Results were quantified for empirical studies on 8 - 128 nodes. These studies investigated applications characterized by various computation-communication ratios, work patterns (steady, accumulate, disperse, hill, and hole), and various topologies (ring, one-to-all, and near neighbor). The decrease in the cost of commodity hardware enables strategies that can efficiently use a spare as a general means of dynamic redundancy. The gain resulting from these approaches are due to decreased recovery time given immediate access to a spare, the Mean Time To Repair (MTTR) is reduced. Checkpoint and rollback overhead is still incurred, but for migration onto spare checkpoint overhead can be dramatically reduced. The scale of distributed memory MIMD architectures continue to grow due to user requests for greater performance, their increased computational requirements involving finer resolution, and enabled by the decreasing cost of commodity hardware. However, these larger architectures experience an increasing frequency of component failures and subsequent loss of availability. Fault tolerance and availability are therefore important issues for high performance computing systems executing long running applications. Our research indicates that utilizing spare replacement enhances scalability and availability of MIMD architectures and that further research will pay important dividends.

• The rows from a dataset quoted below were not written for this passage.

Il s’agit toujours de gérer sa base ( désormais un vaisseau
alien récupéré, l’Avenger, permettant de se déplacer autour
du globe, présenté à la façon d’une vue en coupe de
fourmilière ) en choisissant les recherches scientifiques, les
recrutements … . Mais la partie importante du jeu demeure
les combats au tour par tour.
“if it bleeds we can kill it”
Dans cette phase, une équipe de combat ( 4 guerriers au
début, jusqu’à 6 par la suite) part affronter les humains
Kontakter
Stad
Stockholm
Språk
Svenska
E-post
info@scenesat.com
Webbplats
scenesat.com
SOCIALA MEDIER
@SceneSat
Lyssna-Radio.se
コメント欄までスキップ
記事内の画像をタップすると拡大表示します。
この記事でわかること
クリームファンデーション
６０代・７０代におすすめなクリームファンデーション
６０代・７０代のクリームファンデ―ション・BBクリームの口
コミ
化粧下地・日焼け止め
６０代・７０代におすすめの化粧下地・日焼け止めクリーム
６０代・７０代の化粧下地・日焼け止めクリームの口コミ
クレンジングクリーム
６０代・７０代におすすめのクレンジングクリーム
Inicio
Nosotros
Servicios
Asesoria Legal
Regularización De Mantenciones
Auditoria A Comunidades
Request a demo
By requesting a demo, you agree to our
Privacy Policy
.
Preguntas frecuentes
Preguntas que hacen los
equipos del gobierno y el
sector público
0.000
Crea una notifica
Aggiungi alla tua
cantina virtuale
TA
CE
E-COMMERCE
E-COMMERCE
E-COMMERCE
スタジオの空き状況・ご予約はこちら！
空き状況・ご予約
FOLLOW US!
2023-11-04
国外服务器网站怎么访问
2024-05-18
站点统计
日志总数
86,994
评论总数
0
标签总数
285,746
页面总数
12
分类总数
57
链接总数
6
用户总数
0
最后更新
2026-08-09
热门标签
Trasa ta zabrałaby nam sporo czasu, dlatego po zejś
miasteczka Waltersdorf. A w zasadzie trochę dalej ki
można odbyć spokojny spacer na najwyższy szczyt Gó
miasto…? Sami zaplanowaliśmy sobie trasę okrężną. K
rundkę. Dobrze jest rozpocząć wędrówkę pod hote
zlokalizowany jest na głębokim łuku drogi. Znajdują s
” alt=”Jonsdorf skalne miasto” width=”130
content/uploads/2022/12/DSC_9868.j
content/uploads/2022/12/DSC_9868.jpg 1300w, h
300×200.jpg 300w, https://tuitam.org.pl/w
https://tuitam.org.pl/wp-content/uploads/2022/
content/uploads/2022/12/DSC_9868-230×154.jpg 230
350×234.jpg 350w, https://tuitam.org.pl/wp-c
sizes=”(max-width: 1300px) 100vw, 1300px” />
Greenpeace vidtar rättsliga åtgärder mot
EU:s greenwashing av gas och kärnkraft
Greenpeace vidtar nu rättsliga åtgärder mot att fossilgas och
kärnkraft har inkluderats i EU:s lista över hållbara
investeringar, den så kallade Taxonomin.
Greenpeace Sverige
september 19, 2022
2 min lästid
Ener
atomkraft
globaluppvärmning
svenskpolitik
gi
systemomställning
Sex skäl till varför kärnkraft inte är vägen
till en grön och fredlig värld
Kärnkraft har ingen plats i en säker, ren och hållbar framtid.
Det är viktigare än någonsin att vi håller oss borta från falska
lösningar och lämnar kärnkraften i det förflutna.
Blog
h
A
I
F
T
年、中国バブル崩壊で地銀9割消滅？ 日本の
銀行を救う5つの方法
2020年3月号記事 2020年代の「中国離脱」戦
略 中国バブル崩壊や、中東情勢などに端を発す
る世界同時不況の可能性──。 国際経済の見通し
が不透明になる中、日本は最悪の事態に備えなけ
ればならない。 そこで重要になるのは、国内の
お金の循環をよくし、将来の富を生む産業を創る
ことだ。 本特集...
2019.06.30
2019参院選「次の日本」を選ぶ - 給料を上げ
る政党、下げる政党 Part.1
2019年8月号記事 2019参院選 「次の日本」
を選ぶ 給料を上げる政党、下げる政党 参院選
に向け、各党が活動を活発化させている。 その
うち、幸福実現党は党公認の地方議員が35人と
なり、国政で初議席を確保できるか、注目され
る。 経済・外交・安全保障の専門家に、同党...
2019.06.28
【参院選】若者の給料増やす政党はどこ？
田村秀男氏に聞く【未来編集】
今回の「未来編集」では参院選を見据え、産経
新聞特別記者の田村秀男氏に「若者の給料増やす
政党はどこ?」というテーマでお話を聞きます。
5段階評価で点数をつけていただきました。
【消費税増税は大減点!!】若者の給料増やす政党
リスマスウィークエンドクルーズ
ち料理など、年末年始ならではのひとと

Master's Thesis Defense: The Effects of the Network on Parallel Rendering
Date: Friday, January 30, 2004
Time: 11am-12:15pm
Location: Woodward 149
Ye Cong, <yecong@cs.unm.edu>
Department of Computer Science, UNM
Abstract:
Many modern graphics systems are built with commodity components such as personal
computers, graphics accelerators, and projection devices. This
architecture results in low price-to-performance ratio, yet a potential problem
arises: the graphics accelerators can deliver very high rendering speed, however
the graphic distribution relies on the existing network. This thesis describes
how the network affects the performance of parallel rendering on a PC cluster.
First I show that parallel rendering is more sensitive to network bandwidth
than network latency and overhead. Then, I introduce a specific cluster-based
graphics system and some experiments done on this system to reveal the effects
of the network on parallel rendering from different aspects. In order to show
that the software layers add considerable overhead, some performance comparisons
using MPICH, LAMMPI and Chromium are made.